Later, when it was time for something completely different, the Zamir Chorale joined Safam for a closing-night concert. Safam, which coincidentally was celebrating its 31st anniversary that night, set out to prove the truth that "Adon Olam" can be set to virtually any piece of music ever written. Its list of the 10 most unlikely tunes for "Adon Olam" includes "New York, New York," "Old Man River," "Silent Night," and "I've Got You, Babe." (Try them. They all work.)
On Thursday morning, as the convention ended, Rabbi Ismar Schorsch, who is ending his tenure as chancellor of the Jewish Theological Seminary, spoke. It was to some extent an elegiac talk - he's been at the helm of the movement for almost 20 years, and people wanted to provide him a forum where he could say goodbye to us, and we to him. Judy Yudof, who had said a fair number of goodbyes already that weekend, thanked Chancellor Schorsch for his service to the movement in general and to United Synagogue in particular.
But Chancellor Schorsch wasn't at the convention only to say farewell. He also had a new idea to present - or, as he put it, a "modest proposal."
Positing that "the unabated hemorrhaging of the American Jewish community - the freest, wealthiest and most influential ever - due to intermarriage surely jeopardizes its long-term vitality," and that the hemorrhaging is in large part due both to intermarriage and to the communal lassitude that finds intermarriage acceptable, Chancellor Schorsch suggested that only a serious push to educate young Jews can save us. "It is the irrefutable impact of Jewish education that moves me to make the strategic proposal that the organized Jewish community in America guarantee a free Jewish education to the children of all members of the Jewish polity," he said. He defined citizenship in that polity as deriving from membership in a synagogue or Jewish community center, "the great aquifers of the organized Jewish community and the source of its social capital." The initiative, which would be very expensive, would be financed by federations, which are casting about looking for the sort of goal that can galvanize their members.

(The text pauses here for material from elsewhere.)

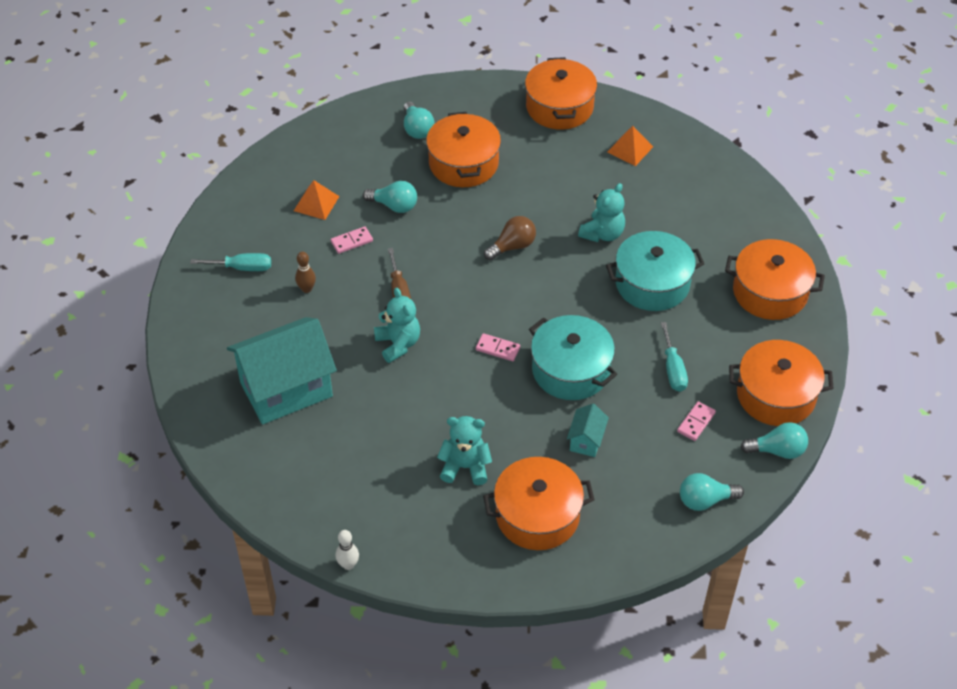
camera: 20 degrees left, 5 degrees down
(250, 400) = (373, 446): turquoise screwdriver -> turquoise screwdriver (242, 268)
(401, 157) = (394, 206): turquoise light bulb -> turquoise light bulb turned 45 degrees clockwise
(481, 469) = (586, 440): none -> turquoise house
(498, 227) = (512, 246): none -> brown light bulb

"Literacy has always been the key to Jewish survival," Chancellor Schorsch concluded. "The crown of Torah can't be worn without it. To provide our children with access to their spiritual heritage is a supreme communal responsibility because it is an urgent communal necessity."
On that note, the convention ended. The snow had continued to hold off; people went off home on schedule. They left looking tired and rumpled, but they left still talking. The next convention's scheduled for November 29 to December 3, 2007, at Shingle Creek Resort and Golf Club in Orlando, Florida. We're trying something new - this convention will meet over Shabbat, so we can celebrate it together. We hope to see you all there!